Friday, May 02, 2003

"The emancipation of the working class must be the work of the workers themselves," Flora Tristan, 1843 

As my friend Suzi would say, these Argentinian women are the balls! (from the Globe and Mail):

"In Buenos Aires, every week brings news of a new occupation: a four-star hotel now run by its cleaning staff, a supermarket taken over by its clerks, a regional airline about to be turned into a co-operative by the pilots and attendants. In small Trotskyist journals around the world, Argentina's occupied factories, where the workers have seized the means of production, are giddily hailed as the dawn of a socialist utopia. In large business magazines such as The Economist, they are ominously described as a threat to the sacred principle of private property. The truth lies in between.

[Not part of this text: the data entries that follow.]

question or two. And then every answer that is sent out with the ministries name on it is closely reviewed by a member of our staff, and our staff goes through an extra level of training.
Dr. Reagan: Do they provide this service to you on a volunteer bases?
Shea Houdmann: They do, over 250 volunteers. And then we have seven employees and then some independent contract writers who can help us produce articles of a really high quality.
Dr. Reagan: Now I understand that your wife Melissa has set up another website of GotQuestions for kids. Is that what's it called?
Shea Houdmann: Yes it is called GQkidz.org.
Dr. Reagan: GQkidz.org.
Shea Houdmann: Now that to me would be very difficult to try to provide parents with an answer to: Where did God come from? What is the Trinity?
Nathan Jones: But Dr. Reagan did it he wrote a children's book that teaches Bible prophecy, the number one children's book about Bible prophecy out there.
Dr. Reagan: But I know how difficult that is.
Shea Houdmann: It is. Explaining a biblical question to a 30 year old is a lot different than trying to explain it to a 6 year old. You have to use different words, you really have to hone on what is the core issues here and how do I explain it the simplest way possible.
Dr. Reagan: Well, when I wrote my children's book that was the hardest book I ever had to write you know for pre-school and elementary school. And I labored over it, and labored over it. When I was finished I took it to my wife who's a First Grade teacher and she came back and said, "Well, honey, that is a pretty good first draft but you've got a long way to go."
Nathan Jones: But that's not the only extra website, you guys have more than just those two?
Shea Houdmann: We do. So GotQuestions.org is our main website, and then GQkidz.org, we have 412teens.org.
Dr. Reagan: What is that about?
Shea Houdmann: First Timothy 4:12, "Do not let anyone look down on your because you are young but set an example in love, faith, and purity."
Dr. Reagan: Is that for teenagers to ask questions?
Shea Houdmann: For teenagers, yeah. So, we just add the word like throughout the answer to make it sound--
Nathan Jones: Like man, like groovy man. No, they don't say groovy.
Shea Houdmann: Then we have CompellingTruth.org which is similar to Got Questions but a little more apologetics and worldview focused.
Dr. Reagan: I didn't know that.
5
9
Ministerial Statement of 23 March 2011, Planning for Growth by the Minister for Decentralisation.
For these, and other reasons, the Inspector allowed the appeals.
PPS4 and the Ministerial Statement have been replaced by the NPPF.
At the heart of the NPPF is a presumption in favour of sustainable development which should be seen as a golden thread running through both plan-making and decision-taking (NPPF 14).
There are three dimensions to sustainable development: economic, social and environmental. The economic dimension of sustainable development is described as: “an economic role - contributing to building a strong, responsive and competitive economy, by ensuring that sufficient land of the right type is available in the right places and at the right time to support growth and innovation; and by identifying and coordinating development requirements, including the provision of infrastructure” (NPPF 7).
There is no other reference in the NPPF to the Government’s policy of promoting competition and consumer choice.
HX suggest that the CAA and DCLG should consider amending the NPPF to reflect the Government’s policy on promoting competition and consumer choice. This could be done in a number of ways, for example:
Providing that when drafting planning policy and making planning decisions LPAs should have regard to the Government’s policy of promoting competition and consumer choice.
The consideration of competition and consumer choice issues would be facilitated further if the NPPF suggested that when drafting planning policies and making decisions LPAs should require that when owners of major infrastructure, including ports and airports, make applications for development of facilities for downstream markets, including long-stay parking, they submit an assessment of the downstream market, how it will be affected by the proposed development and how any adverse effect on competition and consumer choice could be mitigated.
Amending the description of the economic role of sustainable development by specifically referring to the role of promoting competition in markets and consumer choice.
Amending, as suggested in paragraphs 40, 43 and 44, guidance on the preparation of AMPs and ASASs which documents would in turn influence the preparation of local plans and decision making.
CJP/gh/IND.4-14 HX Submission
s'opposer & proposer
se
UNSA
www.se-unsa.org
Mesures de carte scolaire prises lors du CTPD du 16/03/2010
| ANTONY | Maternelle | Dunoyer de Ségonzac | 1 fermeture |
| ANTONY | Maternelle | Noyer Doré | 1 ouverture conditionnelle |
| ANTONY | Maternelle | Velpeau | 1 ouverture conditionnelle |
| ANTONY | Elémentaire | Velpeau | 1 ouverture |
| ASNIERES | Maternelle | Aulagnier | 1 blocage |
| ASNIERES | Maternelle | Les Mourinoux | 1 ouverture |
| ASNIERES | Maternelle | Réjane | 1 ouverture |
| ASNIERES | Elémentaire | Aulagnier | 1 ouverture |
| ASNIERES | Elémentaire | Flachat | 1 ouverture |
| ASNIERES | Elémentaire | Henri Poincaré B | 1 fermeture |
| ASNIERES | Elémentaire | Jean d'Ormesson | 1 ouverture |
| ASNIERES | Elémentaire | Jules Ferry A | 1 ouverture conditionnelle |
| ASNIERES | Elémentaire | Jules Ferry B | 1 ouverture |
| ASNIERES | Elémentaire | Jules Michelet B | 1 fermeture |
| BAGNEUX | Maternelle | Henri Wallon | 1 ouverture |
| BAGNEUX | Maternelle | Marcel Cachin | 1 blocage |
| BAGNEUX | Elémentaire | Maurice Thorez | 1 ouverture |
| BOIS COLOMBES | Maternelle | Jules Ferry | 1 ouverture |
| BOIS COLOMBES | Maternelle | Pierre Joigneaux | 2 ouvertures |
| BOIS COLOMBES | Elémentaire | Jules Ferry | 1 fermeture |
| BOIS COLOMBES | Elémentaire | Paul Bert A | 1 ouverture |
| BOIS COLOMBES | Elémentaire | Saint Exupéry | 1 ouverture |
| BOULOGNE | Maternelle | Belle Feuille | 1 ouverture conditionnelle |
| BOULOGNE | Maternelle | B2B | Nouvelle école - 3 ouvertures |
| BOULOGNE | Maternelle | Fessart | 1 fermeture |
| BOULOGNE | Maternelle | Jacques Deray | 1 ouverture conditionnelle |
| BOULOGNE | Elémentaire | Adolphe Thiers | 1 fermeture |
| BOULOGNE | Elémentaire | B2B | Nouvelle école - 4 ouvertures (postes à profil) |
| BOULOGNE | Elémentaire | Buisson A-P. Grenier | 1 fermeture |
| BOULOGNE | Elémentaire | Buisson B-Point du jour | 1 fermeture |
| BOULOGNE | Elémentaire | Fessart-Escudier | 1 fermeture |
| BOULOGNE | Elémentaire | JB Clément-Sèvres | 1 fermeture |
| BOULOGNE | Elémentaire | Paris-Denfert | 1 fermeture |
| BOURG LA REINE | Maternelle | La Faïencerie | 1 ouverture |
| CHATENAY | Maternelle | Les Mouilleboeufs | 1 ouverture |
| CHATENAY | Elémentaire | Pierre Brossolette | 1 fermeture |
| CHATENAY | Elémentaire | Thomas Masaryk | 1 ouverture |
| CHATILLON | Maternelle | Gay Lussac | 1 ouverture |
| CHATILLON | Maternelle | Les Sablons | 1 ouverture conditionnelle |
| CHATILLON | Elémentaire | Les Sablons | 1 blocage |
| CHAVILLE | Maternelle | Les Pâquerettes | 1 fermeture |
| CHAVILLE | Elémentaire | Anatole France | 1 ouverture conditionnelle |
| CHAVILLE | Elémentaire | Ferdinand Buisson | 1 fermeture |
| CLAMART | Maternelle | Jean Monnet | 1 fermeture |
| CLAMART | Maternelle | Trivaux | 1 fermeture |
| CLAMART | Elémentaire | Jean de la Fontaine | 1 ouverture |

At Brukman, for instance, the means of production weren't seized -- they were simply picked up after they had been abandoned by their legal owners. The factory had been in decline for several years, and debts to utility companies were piling up. The seamstresses had seen their salaries slashed from 100 pesos a week to two pesos -- not enough for bus fare.

On Dec. 18, the workers decided it was time to demand a travel allowance. The owners, pleading poverty, told the workers to wait at the factory while they looked for the money. "We waited until night," Ms. Martinez says. "No one came."

After getting the keys from the doorman, Ms. Martinez and the other workers slept at the factory. They have been running it every since. They have paid the outstanding bills, attracted new clients and, without profits and management salaries to worry about, paid themselves steady salaries. All these decisions have been made by vote in open assemblies. "I don't know why the owners had such a hard time," Ms. Martinez says. "I don't know much about accounting, but for me it's easy: addition and subtraction."